# New to IM



## MPMC (Apr 6, 2012)

Im new here but been on some other boards for quite so time. Looks like a nice board you guys got here.


----------



## Arnold (Apr 6, 2012)

MPMC, welcome to IronMagazine Forums!


----------



## Pittsburgh63 (Apr 6, 2012)

Welcome to IM.  Ckcrown welcomes you also


----------



## 69grunt (Apr 6, 2012)

Welcome!!!!


----------



## Miss Springsteen (Apr 6, 2012)

Welcome!


----------



## Caretaker (Apr 6, 2012)

Come on in. The waters fine. LOL


----------



## IAMLEGEND1 (Apr 6, 2012)

Caretaker said:


> Come on in. The waters fine. LOL



Dude what movie is that on?


----------



## ckcrown84 (Apr 6, 2012)

MPMC said:


> Im new here but been on some other boards for quite so time. Looks like a nice board you guys got here.

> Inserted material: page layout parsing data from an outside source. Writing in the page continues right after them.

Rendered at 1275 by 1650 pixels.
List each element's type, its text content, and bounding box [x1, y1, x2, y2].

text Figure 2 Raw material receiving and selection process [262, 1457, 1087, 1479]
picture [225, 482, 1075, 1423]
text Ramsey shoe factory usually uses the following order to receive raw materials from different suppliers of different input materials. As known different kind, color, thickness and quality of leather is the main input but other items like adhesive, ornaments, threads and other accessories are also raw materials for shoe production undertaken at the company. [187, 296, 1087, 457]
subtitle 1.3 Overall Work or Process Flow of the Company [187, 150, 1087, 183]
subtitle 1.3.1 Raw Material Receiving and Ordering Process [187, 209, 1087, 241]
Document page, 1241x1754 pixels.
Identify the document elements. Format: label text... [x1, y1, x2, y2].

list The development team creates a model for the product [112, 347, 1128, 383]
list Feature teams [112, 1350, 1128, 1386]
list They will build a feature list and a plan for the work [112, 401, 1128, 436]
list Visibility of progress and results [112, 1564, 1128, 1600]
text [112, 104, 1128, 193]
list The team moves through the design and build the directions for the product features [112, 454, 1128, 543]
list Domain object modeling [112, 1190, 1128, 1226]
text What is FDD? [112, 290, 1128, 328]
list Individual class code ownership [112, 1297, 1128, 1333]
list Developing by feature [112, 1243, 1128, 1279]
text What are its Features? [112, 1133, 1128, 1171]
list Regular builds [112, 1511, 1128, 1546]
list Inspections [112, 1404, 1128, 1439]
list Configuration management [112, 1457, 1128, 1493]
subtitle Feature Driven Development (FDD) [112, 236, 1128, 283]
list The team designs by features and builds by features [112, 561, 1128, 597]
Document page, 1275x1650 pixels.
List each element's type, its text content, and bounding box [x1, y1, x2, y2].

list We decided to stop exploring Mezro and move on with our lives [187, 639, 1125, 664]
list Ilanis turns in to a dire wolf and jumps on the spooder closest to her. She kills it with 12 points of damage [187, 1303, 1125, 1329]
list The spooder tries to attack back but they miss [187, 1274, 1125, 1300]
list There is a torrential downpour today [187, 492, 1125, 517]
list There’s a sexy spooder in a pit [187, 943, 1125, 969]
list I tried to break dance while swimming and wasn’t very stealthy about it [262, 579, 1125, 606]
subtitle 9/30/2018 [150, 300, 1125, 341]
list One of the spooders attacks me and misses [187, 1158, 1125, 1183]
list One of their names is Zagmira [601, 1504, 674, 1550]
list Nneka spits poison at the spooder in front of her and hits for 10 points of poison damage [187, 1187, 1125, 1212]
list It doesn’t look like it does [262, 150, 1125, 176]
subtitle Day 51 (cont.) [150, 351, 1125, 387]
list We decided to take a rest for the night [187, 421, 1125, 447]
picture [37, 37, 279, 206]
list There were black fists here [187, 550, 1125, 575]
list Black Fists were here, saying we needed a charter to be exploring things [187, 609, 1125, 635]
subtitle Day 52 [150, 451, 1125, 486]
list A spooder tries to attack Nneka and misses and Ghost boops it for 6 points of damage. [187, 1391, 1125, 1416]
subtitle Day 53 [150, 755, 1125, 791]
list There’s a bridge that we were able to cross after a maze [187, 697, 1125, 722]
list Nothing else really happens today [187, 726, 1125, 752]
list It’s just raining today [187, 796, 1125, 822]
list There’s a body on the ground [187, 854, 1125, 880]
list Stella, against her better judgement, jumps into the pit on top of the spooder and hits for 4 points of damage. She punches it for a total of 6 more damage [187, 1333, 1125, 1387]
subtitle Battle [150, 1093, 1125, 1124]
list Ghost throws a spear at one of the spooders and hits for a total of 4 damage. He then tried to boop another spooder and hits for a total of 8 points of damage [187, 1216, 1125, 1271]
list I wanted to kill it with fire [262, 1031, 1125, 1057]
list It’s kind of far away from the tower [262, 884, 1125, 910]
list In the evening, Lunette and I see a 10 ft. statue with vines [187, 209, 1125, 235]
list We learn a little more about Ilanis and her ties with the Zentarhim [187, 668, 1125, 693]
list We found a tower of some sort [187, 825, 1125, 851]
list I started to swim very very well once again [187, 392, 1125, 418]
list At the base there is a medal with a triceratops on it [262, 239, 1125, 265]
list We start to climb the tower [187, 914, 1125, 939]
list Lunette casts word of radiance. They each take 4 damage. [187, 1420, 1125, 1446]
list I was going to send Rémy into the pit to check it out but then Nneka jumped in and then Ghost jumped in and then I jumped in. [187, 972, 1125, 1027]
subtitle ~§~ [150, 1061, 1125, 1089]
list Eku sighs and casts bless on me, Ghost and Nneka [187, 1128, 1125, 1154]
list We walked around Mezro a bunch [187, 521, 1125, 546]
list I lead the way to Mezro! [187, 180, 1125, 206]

Welcome to IM, hope you find what you are looking for--be wary of the keyboard-lifters ! 

All in all a good community here


----------



## BigMikeCO (Apr 7, 2012)

Welcome to IM!


----------



## effinrob (Apr 7, 2012)

welcome


----------



## RockShawn (Apr 7, 2012)

Howdy


----------



## brazey (Apr 7, 2012)

Welcome!


----------



## charley (Apr 7, 2012)

Welcome!!!!!


----------



## returnofthdragon (Apr 7, 2012)

Welcome to the forum!


----------



## HardcoreTraining (Apr 7, 2012)

Welcome aboard!  Alot of good info on here.


----------



## machinist9 (Apr 7, 2012)

Welcome.


----------